Let us illustrate by an example:
The main memory is 1G bytes (address 30 bits). The
cache is 1M bytes (address 20 bits). The cache is organised as 4 bytes
each line (4 x 256KB). For a direct map cache, we need a TAG storage
which has 256K slots, each slot stores 10 bits of the "block number".
Let the access address be "xyzabcd" where xyz is the left
most 10 bits and abcd is the rest 20 bits. "abcd" is used as
the address of the 1M cache. The leftmost 18 bits points to a line in the
cache and the rightmost 2 bits points to a byte in the line.
"xyz" (10 bits) is the block number stored in the corresponding slot in
the TAG. When an access occurs, the bottom 20 bits of address goes
to cache block with the leftmost 18 bits points to a line (select one of
256K lines). The first 10 bits is compared with the block number in the
corresponding slot in TAG. If they are the same, the access is a hit
and the processor can retrieved the valid data from the cache
memory. If it is a miss, the data will be fetched from the main
memory and also write to cache. The "block number" in the TAG will
be updated.
Direct map organisation is economic to implement.
However, it is restrictive because the access can be conflicting at the
same "block" eventhough there are other slot available.
To improve this situation, the access to TAG storage is change to
"associative".
The cache can be used more effectively if the "block
number" can be placed at any slot of TAG instead of being
forced to a certain place as in the direct map. To do this the TAG
storage must be "associative". This means that the action to access
the "block number" is a kin to answer the question "where xyz exists in
the TAG?" That is the same as using the "content" to address the
memory.
With "associative" TAG storage, the part "xyz" can be placed at any
empty slot. Therefore the hit rate is better than the direct map
organisation. The disadvantage is that "associative" memory is
expensive to implement. The third alternative cache organisation is
the hybrid of direct map and fully associative.
Rather than having full freedom of associative memory,
a number of direct map can be used in parallel (so called a set, or
n-way). All TAG are compared in parallel and there are flexibility
in choosing one of n places to store data.

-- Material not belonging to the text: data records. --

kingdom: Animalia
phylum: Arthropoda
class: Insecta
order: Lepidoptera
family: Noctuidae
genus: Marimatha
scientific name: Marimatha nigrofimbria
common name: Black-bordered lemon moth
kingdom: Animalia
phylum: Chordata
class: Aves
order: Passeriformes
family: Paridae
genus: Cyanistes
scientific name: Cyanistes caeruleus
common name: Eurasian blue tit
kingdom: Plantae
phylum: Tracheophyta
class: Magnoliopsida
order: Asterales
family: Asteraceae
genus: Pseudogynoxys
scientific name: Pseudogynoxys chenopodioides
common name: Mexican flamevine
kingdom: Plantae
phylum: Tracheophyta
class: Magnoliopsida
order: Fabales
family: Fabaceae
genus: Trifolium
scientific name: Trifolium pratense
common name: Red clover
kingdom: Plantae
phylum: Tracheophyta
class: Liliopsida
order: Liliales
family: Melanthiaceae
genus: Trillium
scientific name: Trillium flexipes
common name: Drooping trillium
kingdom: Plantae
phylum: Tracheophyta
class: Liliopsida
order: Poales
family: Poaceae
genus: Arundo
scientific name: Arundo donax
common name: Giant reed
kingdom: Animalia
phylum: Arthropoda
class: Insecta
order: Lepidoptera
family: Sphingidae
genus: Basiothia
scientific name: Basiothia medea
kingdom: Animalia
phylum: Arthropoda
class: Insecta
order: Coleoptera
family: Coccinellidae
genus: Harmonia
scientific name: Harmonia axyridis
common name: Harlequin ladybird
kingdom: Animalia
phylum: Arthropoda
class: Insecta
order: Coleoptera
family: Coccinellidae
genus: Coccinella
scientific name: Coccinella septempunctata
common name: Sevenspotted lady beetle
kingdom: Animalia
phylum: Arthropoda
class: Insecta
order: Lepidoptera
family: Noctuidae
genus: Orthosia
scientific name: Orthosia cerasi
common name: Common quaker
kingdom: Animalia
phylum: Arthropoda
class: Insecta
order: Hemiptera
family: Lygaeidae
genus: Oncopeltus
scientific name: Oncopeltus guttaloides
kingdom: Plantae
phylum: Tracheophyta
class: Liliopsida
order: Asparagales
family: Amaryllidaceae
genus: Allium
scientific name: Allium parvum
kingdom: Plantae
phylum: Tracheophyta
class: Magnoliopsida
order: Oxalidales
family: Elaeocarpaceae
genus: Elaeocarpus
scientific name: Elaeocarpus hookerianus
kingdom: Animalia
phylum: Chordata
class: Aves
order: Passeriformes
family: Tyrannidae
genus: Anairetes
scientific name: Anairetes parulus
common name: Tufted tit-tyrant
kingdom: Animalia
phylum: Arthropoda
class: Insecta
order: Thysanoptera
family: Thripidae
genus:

This scheme keeps simplicity of direct map and it is flexible in
using the available slot (up to n choices).
write through
write back
When all write to cache is also write to the main
memory, the consistency between cache memory and main memory will be
simple to keep. This can be important in some application.
However, always having to write to the main memory will slow down the
access.
In the write back scheme, the main memory will be
update only when there is a miss on that slot. In order to do that,
an extra bit of memory is needed to keep track whether a slot in cache has
been written to or not. This is called the "dirty" bit. When a
write to cache occurs its dirty bit is set. When a miss occurs, the
dirty bit is inspected and if it is set, the content of cache will be
update to the main memory. This method reduces the number of write
to the main memory to the minimum. However, the state of main memory
and the cache memory may not be the same all the time.
As the access pattern of instruction is different from the one of data, it is better to separate cache of instruction and cache of data (to have a better hit for both). However, to maximise the use of of the memory in a cache, "Unified" cache is used. A unified cache stores both instruction and data. One disadvantage of the separate instruction/data cache is that there will be a "fragment" unused in both caches because of the fixed size of both caches. The unified cache can reduce this waste.
last update 5 Feb 2016